Please set down the lines below exactly as they appear, leaving out the picture.
——————————
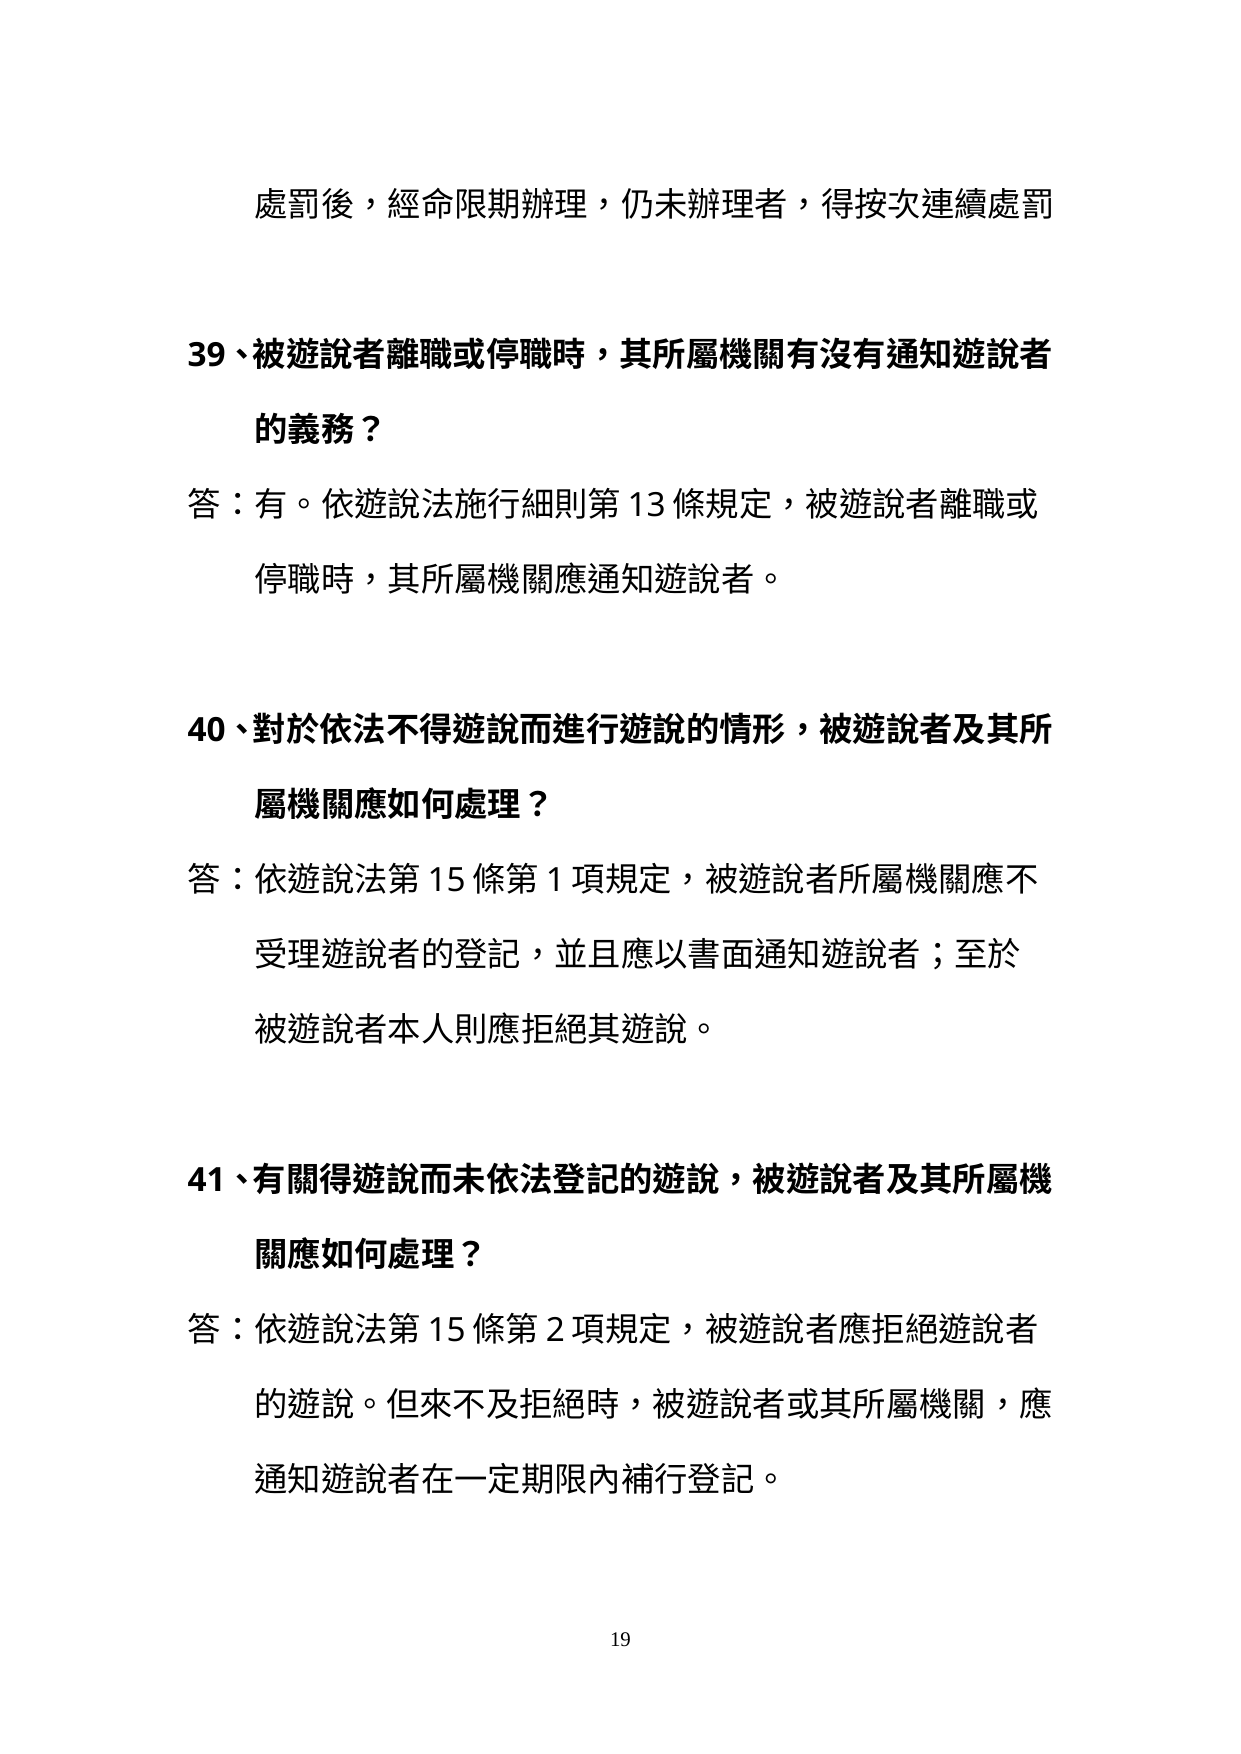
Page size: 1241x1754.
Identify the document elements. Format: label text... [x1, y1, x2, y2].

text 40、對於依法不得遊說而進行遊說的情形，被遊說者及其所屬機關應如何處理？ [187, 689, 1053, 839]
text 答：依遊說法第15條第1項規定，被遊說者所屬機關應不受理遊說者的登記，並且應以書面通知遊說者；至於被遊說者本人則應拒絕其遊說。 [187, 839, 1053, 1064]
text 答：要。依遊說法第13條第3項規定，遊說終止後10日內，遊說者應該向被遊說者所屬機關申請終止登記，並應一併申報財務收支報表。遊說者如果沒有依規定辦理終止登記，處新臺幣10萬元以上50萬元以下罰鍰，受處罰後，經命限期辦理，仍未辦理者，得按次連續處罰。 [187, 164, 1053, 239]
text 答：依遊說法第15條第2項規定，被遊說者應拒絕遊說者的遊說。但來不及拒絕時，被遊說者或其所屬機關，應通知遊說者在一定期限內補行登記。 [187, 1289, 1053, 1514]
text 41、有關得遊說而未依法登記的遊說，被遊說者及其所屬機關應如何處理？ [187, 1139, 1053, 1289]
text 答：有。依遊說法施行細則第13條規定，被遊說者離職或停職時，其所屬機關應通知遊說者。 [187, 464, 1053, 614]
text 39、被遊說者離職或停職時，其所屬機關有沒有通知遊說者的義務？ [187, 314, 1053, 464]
——————————
• _Reply to the task_:
Page size: 1241x1754.
Identify the document elements. Format: label text... [x1, y1, x2, y2].

text 40、對於依法不得遊說而進行遊說的情形，被遊說者及其所屬機關應如何處理？ [187, 689, 1053, 839]
text 答：依遊說法第15條第1項規定，被遊說者所屬機關應不受理遊說者的登記，並且應以書面通知遊說者；至於被遊說者本人則應拒絕其遊說。 [187, 839, 1053, 1064]
text 答：要。依遊說法第13條第3項規定，遊說終止後10日內，遊說者應該向被遊說者所屬機關申請終止登記，並應一併申報財務收支報表。遊說者如果沒有依規定辦理終止登記，處新臺幣10萬元以上50萬元以下罰鍰，受處罰後，經命限期辦理，仍未辦理者，得按次連續處罰。 [187, 164, 1053, 239]
text 答：依遊說法第15條第2項規定，被遊說者應拒絕遊說者的遊說。但來不及拒絕時，被遊說者或其所屬機關，應通知遊說者在一定期限內補行登記。 [187, 1289, 1053, 1514]
text 41、有關得遊說而未依法登記的遊說，被遊說者及其所屬機關應如何處理？ [187, 1139, 1053, 1289]
text 答：有。依遊說法施行細則第13條規定，被遊說者離職或停職時，其所屬機關應通知遊說者。 [187, 464, 1053, 614]
text 39、被遊說者離職或停職時，其所屬機關有沒有通知遊說者的義務？ [187, 314, 1053, 464]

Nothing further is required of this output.